§ Task 1
Write out the part of the cockfighting article that begins with the words "The deftest moves" and ends after the words "carried them off.".
§ Task 2
Which event does the final sentence of the cockfighting article welcome readers to?

§ Reading passage
┌────────
Cockfighting bouts latest ‘Thrilla in Manila’

? In the center ring where Muhammad Ali and Joe Frazier pummeled each other during the “Thrilla in Manila” more than three decades ago, another world-championship blood fest was in full swing.

The deftest moves and deepest cuts drew shouts of “Fight back!” and “Peck! Peck!” from spectators hanging on every move. Most had fists of cash wagered on the outcome.

One after another, the fights raged into the night. Several were over in seconds. None lasted longer than 10 minutes. Most losers ended up dead on the ring’s dirt floor. Many winners were barely breathing as their handlers carried them off.

Welcome to the 2007 World Slasher Cup II, where the really lethal roosters are separated from the mere chickens.
└────────
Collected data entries
┌────────
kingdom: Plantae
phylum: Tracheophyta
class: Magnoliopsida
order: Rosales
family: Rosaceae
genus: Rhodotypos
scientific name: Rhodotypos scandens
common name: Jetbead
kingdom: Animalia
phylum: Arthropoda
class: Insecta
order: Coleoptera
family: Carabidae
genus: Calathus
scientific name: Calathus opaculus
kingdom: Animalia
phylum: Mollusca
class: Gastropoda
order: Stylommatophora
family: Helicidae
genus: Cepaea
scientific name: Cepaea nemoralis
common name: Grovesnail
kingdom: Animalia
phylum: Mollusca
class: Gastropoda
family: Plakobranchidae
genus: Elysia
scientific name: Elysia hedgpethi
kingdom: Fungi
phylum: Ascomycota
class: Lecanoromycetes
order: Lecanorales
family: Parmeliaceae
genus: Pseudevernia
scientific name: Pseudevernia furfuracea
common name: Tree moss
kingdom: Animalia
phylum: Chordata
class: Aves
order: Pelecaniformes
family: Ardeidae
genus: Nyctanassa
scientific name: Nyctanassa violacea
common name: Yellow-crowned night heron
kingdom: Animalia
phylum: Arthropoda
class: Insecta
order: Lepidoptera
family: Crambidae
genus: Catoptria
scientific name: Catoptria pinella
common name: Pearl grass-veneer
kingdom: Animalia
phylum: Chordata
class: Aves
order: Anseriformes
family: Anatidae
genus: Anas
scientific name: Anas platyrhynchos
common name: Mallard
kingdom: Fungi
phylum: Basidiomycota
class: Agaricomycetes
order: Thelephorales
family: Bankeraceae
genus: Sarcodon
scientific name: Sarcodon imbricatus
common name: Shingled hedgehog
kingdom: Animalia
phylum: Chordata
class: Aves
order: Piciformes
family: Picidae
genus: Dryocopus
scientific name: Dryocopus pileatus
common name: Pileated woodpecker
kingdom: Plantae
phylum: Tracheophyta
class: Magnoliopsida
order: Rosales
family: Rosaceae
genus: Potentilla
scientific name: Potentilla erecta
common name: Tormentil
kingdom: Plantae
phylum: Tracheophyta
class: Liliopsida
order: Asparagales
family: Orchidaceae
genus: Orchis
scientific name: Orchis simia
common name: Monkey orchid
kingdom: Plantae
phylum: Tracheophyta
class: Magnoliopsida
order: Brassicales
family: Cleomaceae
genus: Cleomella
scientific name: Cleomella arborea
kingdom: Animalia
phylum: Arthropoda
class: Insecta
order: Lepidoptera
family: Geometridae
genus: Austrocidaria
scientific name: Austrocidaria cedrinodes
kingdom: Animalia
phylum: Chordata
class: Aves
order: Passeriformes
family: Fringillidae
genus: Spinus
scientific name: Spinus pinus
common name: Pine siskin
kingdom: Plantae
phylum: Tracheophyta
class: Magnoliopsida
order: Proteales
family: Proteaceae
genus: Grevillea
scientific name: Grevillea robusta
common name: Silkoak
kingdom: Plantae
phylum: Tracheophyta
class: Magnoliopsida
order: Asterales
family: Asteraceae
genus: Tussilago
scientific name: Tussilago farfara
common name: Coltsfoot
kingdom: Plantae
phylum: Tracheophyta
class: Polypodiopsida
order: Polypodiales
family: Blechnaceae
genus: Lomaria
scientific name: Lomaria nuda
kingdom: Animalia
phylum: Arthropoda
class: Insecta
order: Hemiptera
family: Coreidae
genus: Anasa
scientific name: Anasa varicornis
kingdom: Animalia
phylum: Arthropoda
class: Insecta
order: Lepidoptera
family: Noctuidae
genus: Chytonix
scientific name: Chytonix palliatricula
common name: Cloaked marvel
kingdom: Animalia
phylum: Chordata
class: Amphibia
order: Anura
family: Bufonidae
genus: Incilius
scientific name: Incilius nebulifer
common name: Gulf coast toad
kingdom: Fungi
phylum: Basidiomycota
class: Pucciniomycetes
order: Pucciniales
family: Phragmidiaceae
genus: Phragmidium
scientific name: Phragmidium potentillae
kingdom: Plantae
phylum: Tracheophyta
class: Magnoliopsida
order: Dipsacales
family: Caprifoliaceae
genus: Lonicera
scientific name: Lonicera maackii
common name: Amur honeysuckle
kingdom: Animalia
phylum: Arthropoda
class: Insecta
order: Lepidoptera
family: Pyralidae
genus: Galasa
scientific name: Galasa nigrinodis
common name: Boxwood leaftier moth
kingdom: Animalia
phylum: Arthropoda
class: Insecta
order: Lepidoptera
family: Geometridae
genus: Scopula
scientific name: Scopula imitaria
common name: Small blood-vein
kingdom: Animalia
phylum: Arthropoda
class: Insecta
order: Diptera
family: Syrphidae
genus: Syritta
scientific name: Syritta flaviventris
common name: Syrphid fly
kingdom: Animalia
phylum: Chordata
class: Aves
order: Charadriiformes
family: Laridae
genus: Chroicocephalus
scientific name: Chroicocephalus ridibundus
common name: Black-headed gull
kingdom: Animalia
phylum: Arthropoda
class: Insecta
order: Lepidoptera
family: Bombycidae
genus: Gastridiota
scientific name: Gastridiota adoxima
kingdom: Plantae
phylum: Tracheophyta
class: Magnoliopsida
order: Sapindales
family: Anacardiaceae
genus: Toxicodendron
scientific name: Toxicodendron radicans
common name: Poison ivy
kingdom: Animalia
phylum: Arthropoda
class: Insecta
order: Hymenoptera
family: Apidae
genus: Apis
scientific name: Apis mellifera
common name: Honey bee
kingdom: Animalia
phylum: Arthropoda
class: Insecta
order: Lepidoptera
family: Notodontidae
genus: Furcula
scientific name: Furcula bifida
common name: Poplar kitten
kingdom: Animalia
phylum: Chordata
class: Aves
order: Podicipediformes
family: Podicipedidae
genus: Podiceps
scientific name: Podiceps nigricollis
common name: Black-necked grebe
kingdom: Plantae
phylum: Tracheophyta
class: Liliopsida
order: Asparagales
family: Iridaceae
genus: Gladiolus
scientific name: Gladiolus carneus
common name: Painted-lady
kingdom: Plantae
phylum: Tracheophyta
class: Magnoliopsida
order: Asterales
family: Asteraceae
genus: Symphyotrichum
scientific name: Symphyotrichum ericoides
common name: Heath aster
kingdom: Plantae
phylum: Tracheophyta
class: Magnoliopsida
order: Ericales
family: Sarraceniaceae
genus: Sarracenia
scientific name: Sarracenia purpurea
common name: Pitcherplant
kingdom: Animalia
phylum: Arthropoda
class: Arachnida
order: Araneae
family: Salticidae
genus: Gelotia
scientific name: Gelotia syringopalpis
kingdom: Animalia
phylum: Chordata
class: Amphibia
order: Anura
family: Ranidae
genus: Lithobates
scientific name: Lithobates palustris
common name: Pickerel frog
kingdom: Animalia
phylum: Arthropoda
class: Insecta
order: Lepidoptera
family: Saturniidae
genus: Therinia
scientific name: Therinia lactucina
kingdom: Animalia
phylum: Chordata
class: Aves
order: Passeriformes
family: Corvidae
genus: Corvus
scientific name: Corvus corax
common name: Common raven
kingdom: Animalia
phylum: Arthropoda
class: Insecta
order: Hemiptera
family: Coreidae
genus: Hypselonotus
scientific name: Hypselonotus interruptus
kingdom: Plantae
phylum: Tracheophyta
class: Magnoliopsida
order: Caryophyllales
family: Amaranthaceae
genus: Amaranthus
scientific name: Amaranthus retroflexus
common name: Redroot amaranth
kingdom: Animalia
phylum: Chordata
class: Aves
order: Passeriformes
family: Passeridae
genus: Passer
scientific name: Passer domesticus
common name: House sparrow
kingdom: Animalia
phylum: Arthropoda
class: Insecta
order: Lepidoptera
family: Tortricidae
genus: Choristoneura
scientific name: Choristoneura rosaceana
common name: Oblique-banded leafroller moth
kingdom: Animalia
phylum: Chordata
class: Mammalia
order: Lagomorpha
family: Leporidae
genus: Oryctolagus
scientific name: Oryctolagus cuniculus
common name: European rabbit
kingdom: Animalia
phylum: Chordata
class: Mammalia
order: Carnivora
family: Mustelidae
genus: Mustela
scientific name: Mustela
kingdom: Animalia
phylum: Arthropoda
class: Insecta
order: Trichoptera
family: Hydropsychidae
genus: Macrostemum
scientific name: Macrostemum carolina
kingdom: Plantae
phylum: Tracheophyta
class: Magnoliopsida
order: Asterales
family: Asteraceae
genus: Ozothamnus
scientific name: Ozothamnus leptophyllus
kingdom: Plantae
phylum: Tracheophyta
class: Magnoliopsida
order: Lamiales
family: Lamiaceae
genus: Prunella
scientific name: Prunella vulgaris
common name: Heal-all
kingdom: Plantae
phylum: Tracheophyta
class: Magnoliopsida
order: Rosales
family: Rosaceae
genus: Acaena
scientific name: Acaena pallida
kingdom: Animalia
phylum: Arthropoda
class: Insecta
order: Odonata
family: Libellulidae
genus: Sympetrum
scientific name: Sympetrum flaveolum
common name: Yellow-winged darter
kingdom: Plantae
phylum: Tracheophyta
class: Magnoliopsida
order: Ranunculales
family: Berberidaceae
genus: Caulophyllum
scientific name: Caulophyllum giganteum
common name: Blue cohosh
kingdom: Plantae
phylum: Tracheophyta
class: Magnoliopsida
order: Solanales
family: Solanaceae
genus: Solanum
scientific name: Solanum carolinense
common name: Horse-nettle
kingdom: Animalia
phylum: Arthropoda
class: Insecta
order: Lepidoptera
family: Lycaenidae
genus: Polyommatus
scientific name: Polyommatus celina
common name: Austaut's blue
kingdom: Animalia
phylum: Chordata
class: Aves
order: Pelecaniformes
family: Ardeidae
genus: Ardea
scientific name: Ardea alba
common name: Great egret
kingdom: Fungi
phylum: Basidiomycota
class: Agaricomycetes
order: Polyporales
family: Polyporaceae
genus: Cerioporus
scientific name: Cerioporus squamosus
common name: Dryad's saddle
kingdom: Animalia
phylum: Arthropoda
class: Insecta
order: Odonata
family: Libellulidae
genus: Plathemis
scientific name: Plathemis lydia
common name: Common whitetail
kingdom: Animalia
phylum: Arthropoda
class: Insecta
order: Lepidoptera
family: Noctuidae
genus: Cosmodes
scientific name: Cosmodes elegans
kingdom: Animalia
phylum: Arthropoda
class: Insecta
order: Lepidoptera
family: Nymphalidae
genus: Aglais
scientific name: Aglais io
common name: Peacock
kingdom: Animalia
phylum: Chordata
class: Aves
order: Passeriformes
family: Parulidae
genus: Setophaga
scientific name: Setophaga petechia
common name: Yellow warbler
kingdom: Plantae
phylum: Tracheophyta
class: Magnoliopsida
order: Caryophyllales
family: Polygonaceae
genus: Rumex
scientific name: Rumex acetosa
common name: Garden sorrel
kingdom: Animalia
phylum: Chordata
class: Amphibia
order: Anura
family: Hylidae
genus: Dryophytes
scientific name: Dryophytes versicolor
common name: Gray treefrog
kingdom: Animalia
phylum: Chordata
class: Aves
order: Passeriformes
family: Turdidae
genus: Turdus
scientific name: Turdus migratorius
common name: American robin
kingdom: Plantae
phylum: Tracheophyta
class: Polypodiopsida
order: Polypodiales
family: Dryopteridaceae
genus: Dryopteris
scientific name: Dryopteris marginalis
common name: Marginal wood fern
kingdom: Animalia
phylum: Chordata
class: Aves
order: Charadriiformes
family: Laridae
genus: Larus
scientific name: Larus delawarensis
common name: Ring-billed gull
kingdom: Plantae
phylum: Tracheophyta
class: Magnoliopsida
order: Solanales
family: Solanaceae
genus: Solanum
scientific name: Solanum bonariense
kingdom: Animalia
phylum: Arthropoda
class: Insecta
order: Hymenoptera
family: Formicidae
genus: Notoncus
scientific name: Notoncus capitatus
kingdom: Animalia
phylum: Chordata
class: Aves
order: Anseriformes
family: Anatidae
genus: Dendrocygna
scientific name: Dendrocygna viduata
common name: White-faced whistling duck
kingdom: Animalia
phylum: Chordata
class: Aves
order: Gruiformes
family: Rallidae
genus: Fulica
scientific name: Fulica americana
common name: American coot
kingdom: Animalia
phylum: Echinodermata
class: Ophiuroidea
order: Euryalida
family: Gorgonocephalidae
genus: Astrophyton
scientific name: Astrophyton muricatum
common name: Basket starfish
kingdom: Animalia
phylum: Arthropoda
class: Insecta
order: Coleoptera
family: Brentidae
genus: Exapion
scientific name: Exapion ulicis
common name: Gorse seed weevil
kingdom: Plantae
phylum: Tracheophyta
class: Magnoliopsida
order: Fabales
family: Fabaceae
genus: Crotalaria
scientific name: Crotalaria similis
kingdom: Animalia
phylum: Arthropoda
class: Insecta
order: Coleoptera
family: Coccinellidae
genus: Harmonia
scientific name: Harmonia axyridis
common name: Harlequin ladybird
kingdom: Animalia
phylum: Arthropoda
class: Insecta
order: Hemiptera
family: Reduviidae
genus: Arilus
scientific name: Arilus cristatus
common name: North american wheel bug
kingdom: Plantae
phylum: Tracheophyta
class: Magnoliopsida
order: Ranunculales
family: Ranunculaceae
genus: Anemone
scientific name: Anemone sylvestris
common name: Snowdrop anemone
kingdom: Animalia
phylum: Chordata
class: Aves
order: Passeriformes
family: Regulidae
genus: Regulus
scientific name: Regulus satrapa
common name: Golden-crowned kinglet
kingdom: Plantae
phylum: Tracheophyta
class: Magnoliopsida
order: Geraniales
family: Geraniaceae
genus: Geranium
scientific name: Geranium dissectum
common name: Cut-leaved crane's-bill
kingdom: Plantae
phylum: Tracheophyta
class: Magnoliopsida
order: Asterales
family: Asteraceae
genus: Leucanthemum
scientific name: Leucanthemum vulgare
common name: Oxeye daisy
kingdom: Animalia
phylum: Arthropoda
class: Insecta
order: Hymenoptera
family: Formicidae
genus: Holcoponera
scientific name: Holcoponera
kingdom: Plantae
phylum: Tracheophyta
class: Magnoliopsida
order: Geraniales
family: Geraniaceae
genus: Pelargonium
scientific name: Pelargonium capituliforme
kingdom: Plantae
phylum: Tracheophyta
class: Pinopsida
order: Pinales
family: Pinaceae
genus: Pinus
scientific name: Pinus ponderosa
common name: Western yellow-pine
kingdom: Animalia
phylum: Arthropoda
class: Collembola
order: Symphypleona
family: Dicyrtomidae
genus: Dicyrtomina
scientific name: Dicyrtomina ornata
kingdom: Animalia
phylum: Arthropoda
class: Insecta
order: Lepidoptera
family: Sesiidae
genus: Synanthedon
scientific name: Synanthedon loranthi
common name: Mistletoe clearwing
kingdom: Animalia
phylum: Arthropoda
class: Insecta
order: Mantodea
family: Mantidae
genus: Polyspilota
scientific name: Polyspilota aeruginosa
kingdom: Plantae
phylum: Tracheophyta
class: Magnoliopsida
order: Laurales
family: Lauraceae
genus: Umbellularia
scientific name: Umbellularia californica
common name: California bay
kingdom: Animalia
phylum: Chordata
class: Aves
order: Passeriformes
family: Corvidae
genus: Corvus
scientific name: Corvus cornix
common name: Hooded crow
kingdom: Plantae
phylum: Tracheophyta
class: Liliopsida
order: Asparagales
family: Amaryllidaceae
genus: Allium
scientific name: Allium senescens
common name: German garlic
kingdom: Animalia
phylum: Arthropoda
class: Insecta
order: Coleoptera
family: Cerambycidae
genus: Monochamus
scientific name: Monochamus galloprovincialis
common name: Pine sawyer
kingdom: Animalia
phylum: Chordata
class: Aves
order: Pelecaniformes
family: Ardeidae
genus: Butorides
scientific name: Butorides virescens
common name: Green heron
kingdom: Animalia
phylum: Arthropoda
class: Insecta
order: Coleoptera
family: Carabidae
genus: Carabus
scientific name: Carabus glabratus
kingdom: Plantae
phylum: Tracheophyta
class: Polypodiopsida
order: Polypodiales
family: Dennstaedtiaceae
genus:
└────────
§ Full answer 1
The deftest moves and deepest cuts drew shouts of “Fight back!” and “Peck! Peck!” from spectators hanging on every move. Most had fists of cash wagered on the outcome.

One after another, the fights raged into the night. Several were over in seconds. None lasted longer than 10 minutes. Most losers ended up dead on the ring’s dirt floor. Many winners were barely breathing as their handlers carried them off.

§ Full answer 2
The 2007 World Slasher Cup II.